It Happens This Way …
Since it’s that time of year when flocks of noisy geese migrate across our skies, I thought I’d reach back to a poem I wrote ten years ago. It’s still true that we see groups of them flying in one direction in the morning and flying in the opposite direction at night. And it’s even truer that their formations are more “disheveled and disorderly” than in the past. What is Mother Nature telling us about the changing dynamics of leadership that the neat metaphor of geese used to describe? And that independent female at the end?
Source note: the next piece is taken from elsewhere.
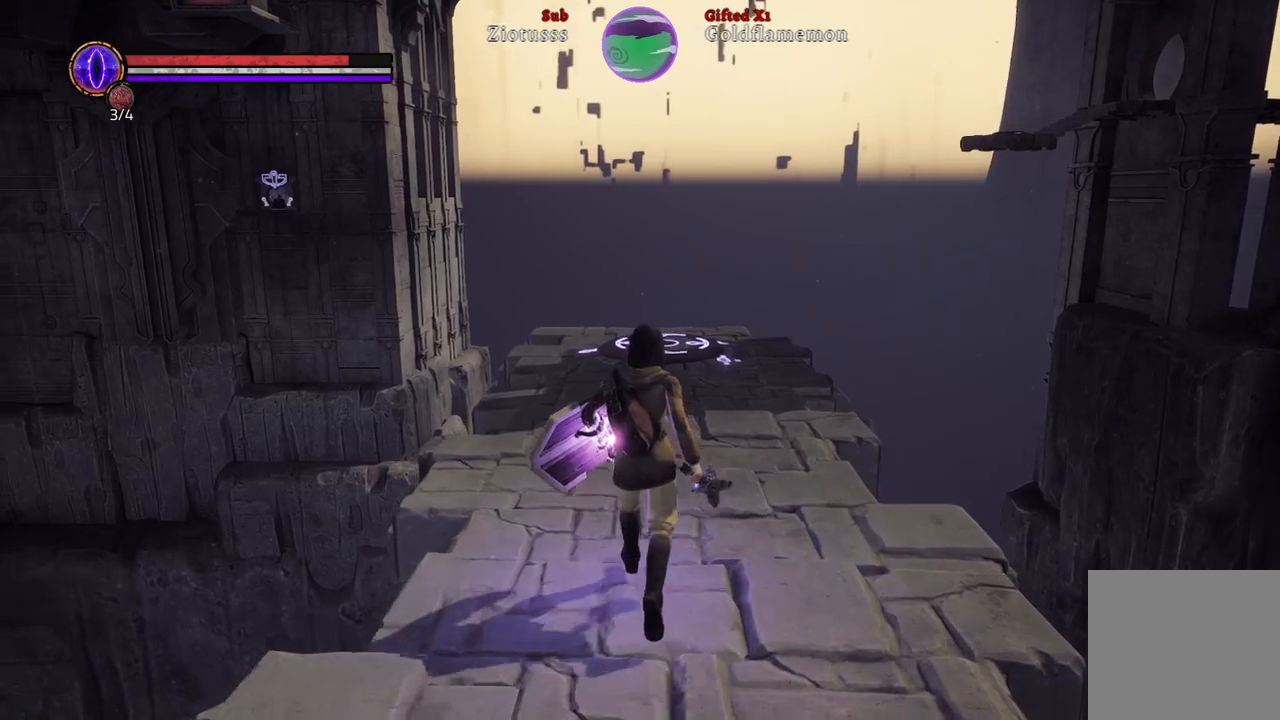
{"buttons": [], "left_stick": "up", "right_stick": "left", "events": []}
Hmmm … an image of all the strong women who have been flying high in this past decade?
Enjoy!
Finding compass
They look confused—
four flocks of geese
back-tracking routes they flew
southeast last night.
At least, I’d like to think
they are the same—
these squads of Vs,
disheveled and disorderly,
as if a pre-school child
is scribbling lines across
the jagged sky.
Whoever led last night
got something wrong:
mis-read the compass set
for feeding grounds,
mis-scratched the itch to find
a winter home.
The calendar was right,
but something else went wrong.
What is that common saw
about flock leadership?
Weariness requires falling back.
The leader must have missed the sign
or snubbed the call to acquiesce.
Before I wrap my mind
around the science of it all,
one lone goose breaks through
the clouds, driving south-southeast.
A day behind, she missed
their lift-off yesterday,
tonight’s impatient flying back.
Against the grain,
a different drum,
and all such idioms
cannot explain
her unrelenting wings.
She’s older than the rest,
I fantasize. She’s been around
the clouds a thousand times,
knows anomalies of wind,
weather ambiguities,
the myths of leadership.
She doesn’t care about uplift
or saving energy to cover ground.
No wingmen or honking cheers.
No urge to lead or tilt
of head as they fly by.
And just as black lines disappear
beyond the Douglas firs,
she strains her neck and lowers
regal eyes—amused, I’d like to think,
by one lone raucous cheer
winging upward toward
the clean-slate sky.
From Carolyn Martin, Finding Compass (Portland, OR: Queen of Wands Press, 2011)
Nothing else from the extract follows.